The Role of Savings Rate in the Economic Crisis White Paper

Author: 
Dr. Amir Shoham, Temple University
Published Date: 
13 Jun 2012

Dr. Amir Shoham, Temple UniversityWhen considering the current economic crisis we can discern that variables of two different types contributed to its creation and magnitude. The first are the real variables that caused the initial imbalance in the economy. The second variables are the nominal ones, which are usually catalysts that accelerate situations. Metaphorically, the real variables can be compared to fire and the nominal ones to the fuel. Considering the way the crisis evolved, there is a clear view of the chief real variable that caused the crisis. This variable is the change in the savings rates, primarily in the US.
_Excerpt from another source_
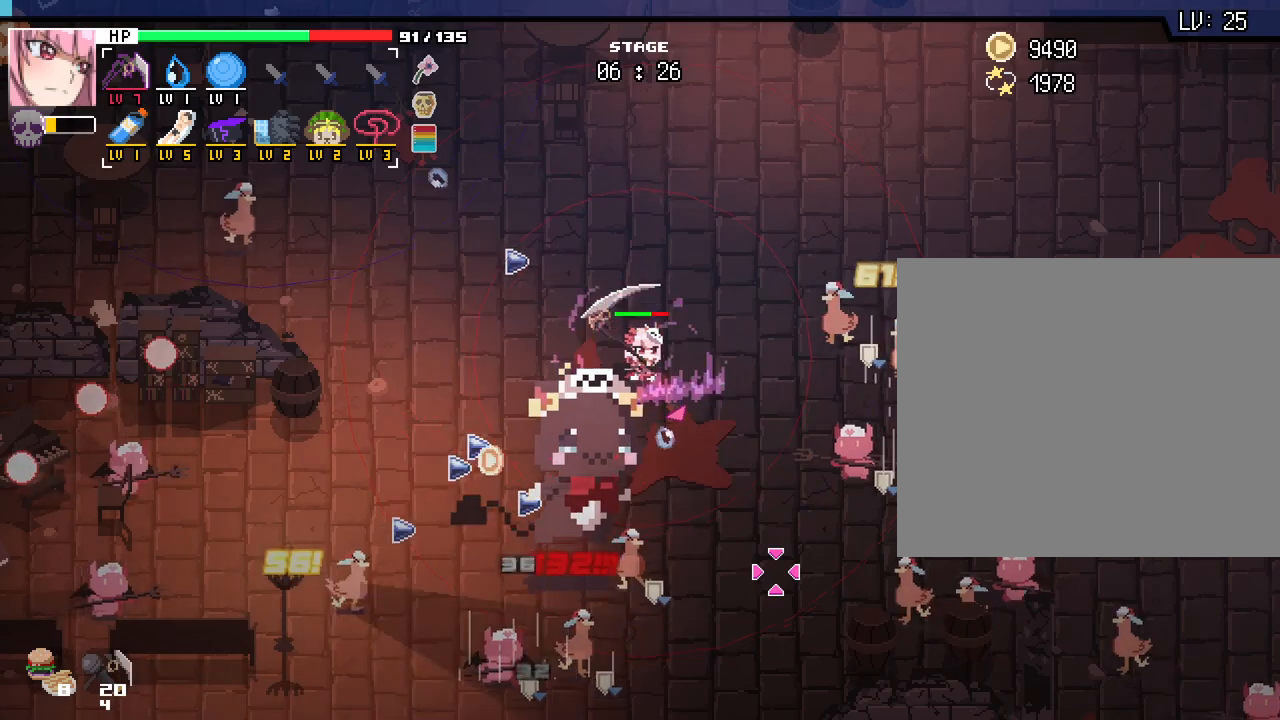
{"keys": ["d", "w"], "mouse": [], "events": [[17, "d", "down"]]}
If we briefly review the history of the crisis, we see that the first signals of genuine economic instability began to appear in the first half of 2007, when a large wave of sub-prime mortgage lenders in the United States became insolvent. However, the seeds of the crisis were planted many years before. The United States created a deficit in its current account that grew steadily throughout the last decade. The deficit on one side of the ocean created surplus on the other side, especially in countries like China and Singapore. These countries then loaned the surplus back to the US so that it would be able to continue buying imports. Usually, a current account deficit is highly correlated with a government deficit, and the data from years before the crisis show that the US is no different. During this period, several bubbles were created in the American economy. The first bubble appeared in the lending market, led by the housing market where mortgages are granted to sub-prime borrowers and prime borrowers with low self-equity. These loans expanded beyond all reasonable proportions because of the financial system’s eagerness for short-term profits. This eagerness was ignited by short-term incentive contracts signed with managers of financial companies or what is known professionally as the “principal-agent problem.” Simultaneously, mortgages became securitized, which created an additional problem when rating companies granted these securities AAA ratings despite the high risk levels. The lack of supervision over the highly-influential rating companies working in an unregulated branch exacerbated the crisis.